══ Task data ══

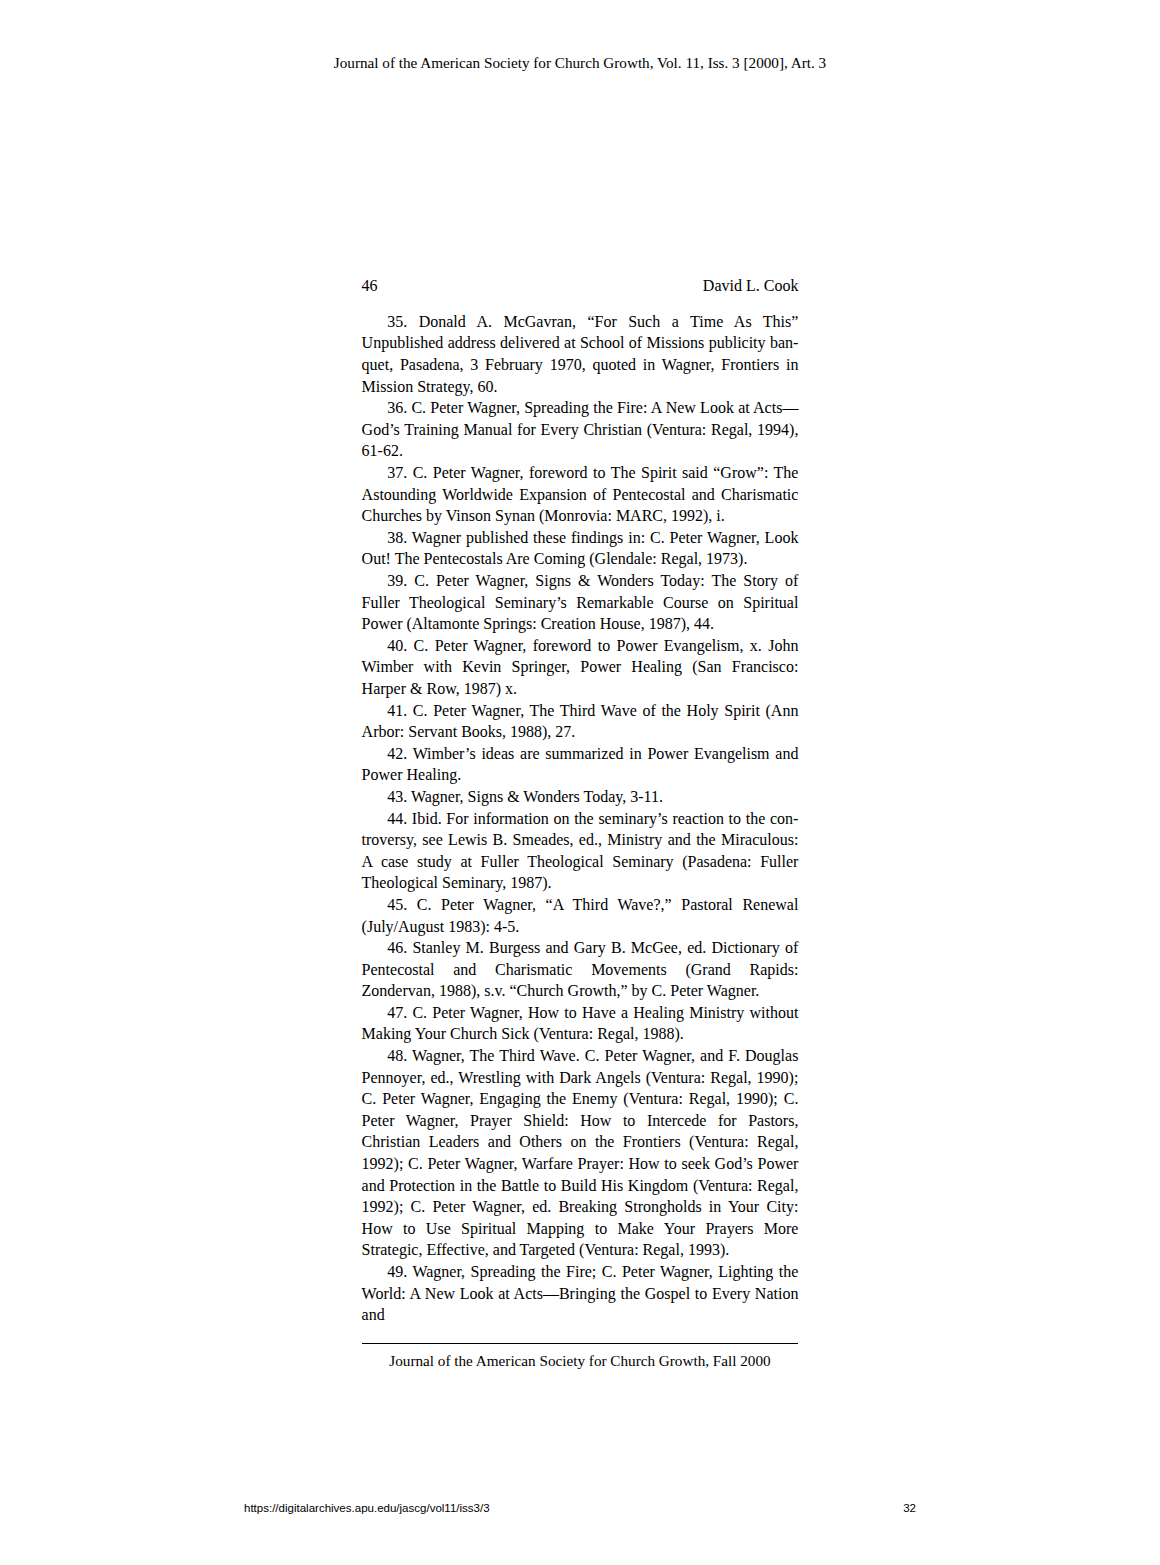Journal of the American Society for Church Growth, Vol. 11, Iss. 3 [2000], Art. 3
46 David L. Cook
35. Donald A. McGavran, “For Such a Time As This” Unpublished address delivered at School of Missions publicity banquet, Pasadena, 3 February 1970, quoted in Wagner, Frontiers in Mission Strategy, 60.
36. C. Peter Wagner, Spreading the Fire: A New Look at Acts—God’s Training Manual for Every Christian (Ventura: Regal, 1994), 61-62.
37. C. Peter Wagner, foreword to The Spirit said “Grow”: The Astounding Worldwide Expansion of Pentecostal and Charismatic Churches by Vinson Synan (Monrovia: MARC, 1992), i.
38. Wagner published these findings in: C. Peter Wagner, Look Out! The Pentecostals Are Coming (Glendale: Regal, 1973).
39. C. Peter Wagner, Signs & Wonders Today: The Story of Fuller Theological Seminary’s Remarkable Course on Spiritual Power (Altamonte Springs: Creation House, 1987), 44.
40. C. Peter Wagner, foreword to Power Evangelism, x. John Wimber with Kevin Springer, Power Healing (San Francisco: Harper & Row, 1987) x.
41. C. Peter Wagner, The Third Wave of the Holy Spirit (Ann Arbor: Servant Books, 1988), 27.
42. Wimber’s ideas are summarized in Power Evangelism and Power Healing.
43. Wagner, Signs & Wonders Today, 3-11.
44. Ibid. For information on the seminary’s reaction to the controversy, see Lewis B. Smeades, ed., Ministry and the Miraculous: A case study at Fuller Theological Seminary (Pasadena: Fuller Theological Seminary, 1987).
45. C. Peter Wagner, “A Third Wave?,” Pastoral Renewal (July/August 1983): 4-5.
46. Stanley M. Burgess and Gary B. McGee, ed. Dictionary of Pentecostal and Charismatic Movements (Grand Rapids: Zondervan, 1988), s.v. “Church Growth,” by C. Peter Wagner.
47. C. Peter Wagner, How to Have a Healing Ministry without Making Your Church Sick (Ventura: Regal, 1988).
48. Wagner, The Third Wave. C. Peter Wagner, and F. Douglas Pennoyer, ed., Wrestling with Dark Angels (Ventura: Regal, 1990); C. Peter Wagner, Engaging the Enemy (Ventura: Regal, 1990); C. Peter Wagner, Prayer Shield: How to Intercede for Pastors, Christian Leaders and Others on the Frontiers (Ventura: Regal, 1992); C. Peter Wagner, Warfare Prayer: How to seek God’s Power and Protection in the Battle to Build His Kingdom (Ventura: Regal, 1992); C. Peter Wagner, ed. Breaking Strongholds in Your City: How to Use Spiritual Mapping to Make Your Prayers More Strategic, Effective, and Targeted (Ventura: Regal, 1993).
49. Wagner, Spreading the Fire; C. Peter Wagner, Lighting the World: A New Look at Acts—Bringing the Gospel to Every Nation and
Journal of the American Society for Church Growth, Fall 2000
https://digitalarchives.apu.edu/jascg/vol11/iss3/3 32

═══

Exercise: Without the pictures, give every line of the data again, exactly as written.

Result of this exercise:
Journal of the American Society for Church Growth, Vol. 11, Iss. 3 [2000], Art. 3
46 David L. Cook
35. Donald A. McGavran, “For Such a Time As This” Unpublished address delivered at School of Missions publicity banquet, Pasadena, 3 February 1970, quoted in Wagner, Frontiers in Mission Strategy, 60.
36. C. Peter Wagner, Spreading the Fire: A New Look at Acts—God’s Training Manual for Every Christian (Ventura: Regal, 1994), 61-62.
37. C. Peter Wagner, foreword to The Spirit said “Grow”: The Astounding Worldwide Expansion of Pentecostal and Charismatic Churches by Vinson Synan (Monrovia: MARC, 1992), i.
38. Wagner published these findings in: C. Peter Wagner, Look Out! The Pentecostals Are Coming (Glendale: Regal, 1973).
39. C. Peter Wagner, Signs & Wonders Today: The Story of Fuller Theological Seminary’s Remarkable Course on Spiritual Power (Altamonte Springs: Creation House, 1987), 44.
40. C. Peter Wagner, foreword to Power Evangelism, x. John Wimber with Kevin Springer, Power Healing (San Francisco: Harper & Row, 1987) x.
41. C. Peter Wagner, The Third Wave of the Holy Spirit (Ann Arbor: Servant Books, 1988), 27.
42. Wimber’s ideas are summarized in Power Evangelism and Power Healing.
43. Wagner, Signs & Wonders Today, 3-11.
44. Ibid. For information on the seminary’s reaction to the controversy, see Lewis B. Smeades, ed., Ministry and the Miraculous: A case study at Fuller Theological Seminary (Pasadena: Fuller Theological Seminary, 1987).
45. C. Peter Wagner, “A Third Wave?,” Pastoral Renewal (July/August 1983): 4-5.
46. Stanley M. Burgess and Gary B. McGee, ed. Dictionary of Pentecostal and Charismatic Movements (Grand Rapids: Zondervan, 1988), s.v. “Church Growth,” by C. Peter Wagner.
47. C. Peter Wagner, How to Have a Healing Ministry without Making Your Church Sick (Ventura: Regal, 1988).
48. Wagner, The Third Wave. C. Peter Wagner, and F. Douglas Pennoyer, ed., Wrestling with Dark Angels (Ventura: Regal, 1990); C. Peter Wagner, Engaging the Enemy (Ventura: Regal, 1990); C. Peter Wagner, Prayer Shield: How to Intercede for Pastors, Christian Leaders and Others on the Frontiers (Ventura: Regal, 1992); C. Peter Wagner, Warfare Prayer: How to seek God’s Power and Protection in the Battle to Build His Kingdom (Ventura: Regal, 1992); C. Peter Wagner, ed. Breaking Strongholds in Your City: How to Use Spiritual Mapping to Make Your Prayers More Strategic, Effective, and Targeted (Ventura: Regal, 1993).
49. Wagner, Spreading the Fire; C. Peter Wagner, Lighting the World: A New Look at Acts—Bringing the Gospel to Every Nation and
Journal of the American Society for Church Growth, Fall 2000
https://digitalarchives.apu.edu/jascg/vol11/iss3/3 32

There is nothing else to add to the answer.